Sky Team is a two-player board game where participants act as pilot and co-pilot to safely land an airplane. It was designed by Luc Rémond and published by Le Scorpion Masqué in 2023.

== Development ==
According to an interview with Polygon, Luc Rémond originally developed Sky Team during the COVID-19 lockdowns as a single-player game, with the two-player communication aspects being added after game testing following the lockdown's lift. The game was published by the Québécois publisher Le Scorpion Masqué, who involved flight commander Robert Piché in the development of one of the game's scenarios. The game debuted in 2023 and was featured at gaming conventions such as Essen Spiel, Gen Con, and Pax Unplugged.

== Gameplay ==
In Sky Team, players work together as a pilot and co-pilot to navigate a commercial airliner through various landing scenarios. Each player rolls dice at the start of each round hidden from the other player. The game requires silent coordination to allocate the dice to slots representing components of a plane, simulating the management of an aircraft's axis, speed, flaps, landing gear, and communication with the control tower. The objective is to adjust these components over multiple rounds so that the plane lands safely at the arrival airport. Sky Team ends in failure if the plane stalls, overshoots, or collides with other planes from the mismanagement of these components.

== Reception ==
Sky Team garnered significant attention and praise during its showcase at Gen Con 2023, as reported by Polygon. The game was highlighted for its originality, engaging mechanics, and successful integration of a real-world flight experience into the board game format. Charlie Theel, writing for Polygon, described the game as a "wonderful modern board game that balances amusement with simulation" and stated that it was "one of 2023’s best board games, one that is singular and unlike anything else in the hobby".
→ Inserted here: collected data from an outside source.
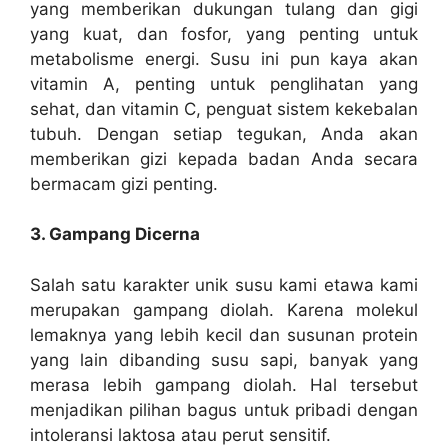
yang memberikan dukungan tulang dan gigi
yang kuat, dan fosfor, yang penting untuk
metabolisme energi. Susu ini pun kaya akan
vitamin A, penting untuk penglihatan yang
sehat, dan vitamin C, penguat sistem kekebalan
tubuh. Dengan setiap tegukan, Anda akan
memberikan gizi kepada badan Anda secara
bermacam gizi penting.
3. Gampang Dicerna
Salah satu karakter unik susu kami etawa kami
merupakan gampang diolah. Karena molekul
lemaknya yang lebih kecil dan susunan protein
yang lain dibanding susu sapi, banyak yang
merasa lebih gampang diolah. Hal tersebut
menjadikan pilihan bagus untuk pribadi dengan
intoleransi laktosa atau perut sensitif.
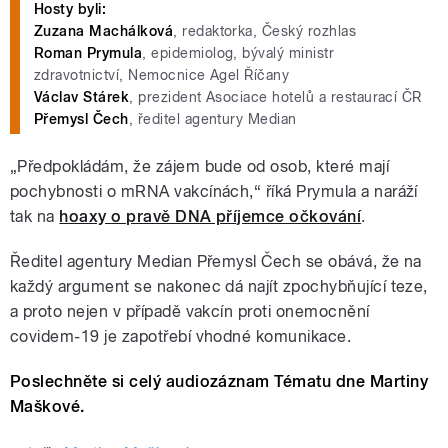
Hosty byli:
Zuzana Machálková
, redaktorka, Český rozhlas
Roman Prymula
, epidemiolog, bývalý ministr
zdravotnictví, Nemocnice Agel Říčany
Václav Stárek
, prezident Asociace hotelů a restaurací ČR
Přemysl Čech
, ředitel agentury Median
„Předpokládám, že zájem bude od osob, které mají
pochybnosti o mRNA vakcínách,“ říká Prymula a naráží
tak na
hoaxy o pravě DNA příjemce očkování
.
Ředitel agentury Median Přemysl Čech se obává, že na
každý argument se nakonec dá najít zpochybňující teze,
a proto nejen v případě vakcín proti onemocnění
covidem-19 je zapotřebí vhodné komunikace.
Poslechněte si celý audiozáznam Tématu dne Martiny
Maškové.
Sky Team was the winner of Dicebreaker's 2023 Tabletop Award for Best Board Game for its "thrillingly unique theme that combines with tight, captivating gameplay for one of the most original cooperative board games in years." The game was later featured in Dicebreaker's list of the "Best Board Games 2024", curated by Alex Meehan. It was also the winner of Board Game Quest's 2023 Best Cooperative Game award and the 2024 Spiel des Jahres.